Police Tape Crime Tape

ACCPD’s investigation was aided by the community which “came forward with details about the incident,” according to the release. 

In a Baldwin County Superior courtroom on the morning of June 14, enough evidence was presented to warrant a trial involving Baldwin County resident, Marcus Lillard, to be moved forward to a grand jury, according to a report from 13WMAZ.

Lillard, 41, is being charged with murder, aggravated assault and concealing the death of another, all regarding the death of University of Georgia entomology professor, Marianne Shockley, which occurred in the early hours of May 12 at the home of Clark Heindel, 69, in Milledgeville.

Marcus Lillard mug

Marcus Lillard was indicted on four counts, including felony murder and concealing the death of another, for the killing of University of Georgia Professor Marianne Shockley.

Shockley was dead and bleeding from an apparent head wound when police arrived at the scene around 1 a.m. During questioning, Lillard said he thought Shockley had died from drowning and he and Hiendel had been performing CPR for about 45 minutes before Heindel made the 911 call.

During a brief break in questioning while police were still at the scene, Heindel fatally shot himself.

Chief Judge William A. Prior,Jr. of the Ocmulgee Judicial Circuit made the final ruling.

Georgia Bureau of Investigation special agent, Michael Maybin, presented evidence for the murder case against Lillard. Included in this evidence was Shockley’s autopsy report, in which rib fractures, bruising and evidence of strangulation support all three charges, according to 13WMAZ.

Franklin Hogue, Lillard's defense attorney, argued to throw out the murder claim against Lillard, stating that the strangulation may have been consensual if it occurred during sexual acts. Therefore, Shockley’s death may have been accidental, Hogue said.
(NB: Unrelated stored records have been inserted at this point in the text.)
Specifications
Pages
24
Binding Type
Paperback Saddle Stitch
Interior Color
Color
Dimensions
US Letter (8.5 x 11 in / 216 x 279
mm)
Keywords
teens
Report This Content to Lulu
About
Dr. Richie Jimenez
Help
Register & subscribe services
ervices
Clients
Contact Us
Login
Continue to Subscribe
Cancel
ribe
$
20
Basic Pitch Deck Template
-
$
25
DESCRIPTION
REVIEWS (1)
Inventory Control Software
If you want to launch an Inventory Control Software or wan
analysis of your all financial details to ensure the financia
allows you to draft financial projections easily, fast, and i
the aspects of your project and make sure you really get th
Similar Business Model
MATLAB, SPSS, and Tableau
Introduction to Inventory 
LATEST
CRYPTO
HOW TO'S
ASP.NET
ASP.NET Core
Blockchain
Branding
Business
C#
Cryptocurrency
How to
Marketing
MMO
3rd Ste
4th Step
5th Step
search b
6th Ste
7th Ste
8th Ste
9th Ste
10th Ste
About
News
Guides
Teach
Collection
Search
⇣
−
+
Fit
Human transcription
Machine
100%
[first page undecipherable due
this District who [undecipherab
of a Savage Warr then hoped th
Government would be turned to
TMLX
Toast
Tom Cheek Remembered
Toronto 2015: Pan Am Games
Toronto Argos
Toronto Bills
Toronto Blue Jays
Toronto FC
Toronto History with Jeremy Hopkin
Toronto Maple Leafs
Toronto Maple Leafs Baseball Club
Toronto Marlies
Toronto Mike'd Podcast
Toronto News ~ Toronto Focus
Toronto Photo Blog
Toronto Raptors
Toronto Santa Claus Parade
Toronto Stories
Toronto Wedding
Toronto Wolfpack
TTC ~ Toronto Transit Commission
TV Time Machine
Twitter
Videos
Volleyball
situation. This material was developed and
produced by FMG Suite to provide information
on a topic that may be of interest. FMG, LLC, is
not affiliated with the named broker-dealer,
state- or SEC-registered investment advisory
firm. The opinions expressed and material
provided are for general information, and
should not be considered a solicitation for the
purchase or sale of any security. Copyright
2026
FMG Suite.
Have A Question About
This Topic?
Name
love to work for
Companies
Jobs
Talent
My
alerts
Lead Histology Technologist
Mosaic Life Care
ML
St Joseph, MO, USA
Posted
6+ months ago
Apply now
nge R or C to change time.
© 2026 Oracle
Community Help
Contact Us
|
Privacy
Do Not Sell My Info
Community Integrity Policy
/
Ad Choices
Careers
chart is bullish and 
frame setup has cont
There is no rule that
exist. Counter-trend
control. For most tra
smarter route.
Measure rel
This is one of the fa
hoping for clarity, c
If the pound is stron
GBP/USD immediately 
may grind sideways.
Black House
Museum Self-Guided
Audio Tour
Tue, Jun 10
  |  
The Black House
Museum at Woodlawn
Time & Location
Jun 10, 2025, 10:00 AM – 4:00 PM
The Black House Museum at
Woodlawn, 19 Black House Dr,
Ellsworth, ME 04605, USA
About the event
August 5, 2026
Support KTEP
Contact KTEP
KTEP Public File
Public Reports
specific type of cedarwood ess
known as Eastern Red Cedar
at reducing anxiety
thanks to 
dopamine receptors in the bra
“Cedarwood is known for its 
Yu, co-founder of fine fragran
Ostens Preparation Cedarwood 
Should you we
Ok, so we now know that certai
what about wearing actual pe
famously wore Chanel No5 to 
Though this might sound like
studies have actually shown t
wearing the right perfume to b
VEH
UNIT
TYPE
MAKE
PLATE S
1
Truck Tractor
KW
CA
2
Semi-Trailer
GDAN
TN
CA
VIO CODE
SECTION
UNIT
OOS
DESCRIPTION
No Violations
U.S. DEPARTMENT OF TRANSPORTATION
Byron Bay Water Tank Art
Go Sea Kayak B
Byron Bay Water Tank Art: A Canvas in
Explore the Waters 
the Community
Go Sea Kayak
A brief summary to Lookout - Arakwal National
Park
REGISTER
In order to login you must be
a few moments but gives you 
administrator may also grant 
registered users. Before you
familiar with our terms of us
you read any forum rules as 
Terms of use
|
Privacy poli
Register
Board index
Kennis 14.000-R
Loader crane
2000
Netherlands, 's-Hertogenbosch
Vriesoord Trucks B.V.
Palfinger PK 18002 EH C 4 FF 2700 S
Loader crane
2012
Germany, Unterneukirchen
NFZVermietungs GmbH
Hogue also argued to throw out the charges of aggravated assault and concealing the death of another. With an accidental murder aggravated assault would no longer apply, he said, according to 13WMAZ. Also, Lillard’s phone records provide evidence that Lillard may not have been sure Shockley was dead shortly after her death.

Hogue said that Lillard, the defense, plans on pleading “not guilty.”

Investigations surrounding the murder, including blood tests, are ongoing.